Among the entries beneath this sentence, how many lines include the word "pinky"? Only the number is wanted.
---------- Supplied information ----------
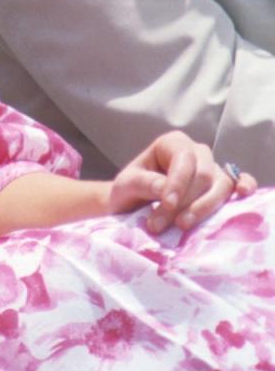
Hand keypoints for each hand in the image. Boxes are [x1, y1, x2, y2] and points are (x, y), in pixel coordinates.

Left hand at [108, 131, 255, 234]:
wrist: (133, 207)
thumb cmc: (130, 191)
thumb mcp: (126, 185)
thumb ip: (144, 183)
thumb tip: (166, 188)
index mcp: (172, 143)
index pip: (183, 160)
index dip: (178, 183)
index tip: (166, 205)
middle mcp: (196, 152)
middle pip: (203, 175)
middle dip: (185, 202)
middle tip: (161, 225)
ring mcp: (211, 169)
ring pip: (221, 185)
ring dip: (204, 208)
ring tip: (183, 226)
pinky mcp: (220, 187)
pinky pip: (238, 182)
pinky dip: (245, 186)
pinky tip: (243, 194)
----------
**Reply**
4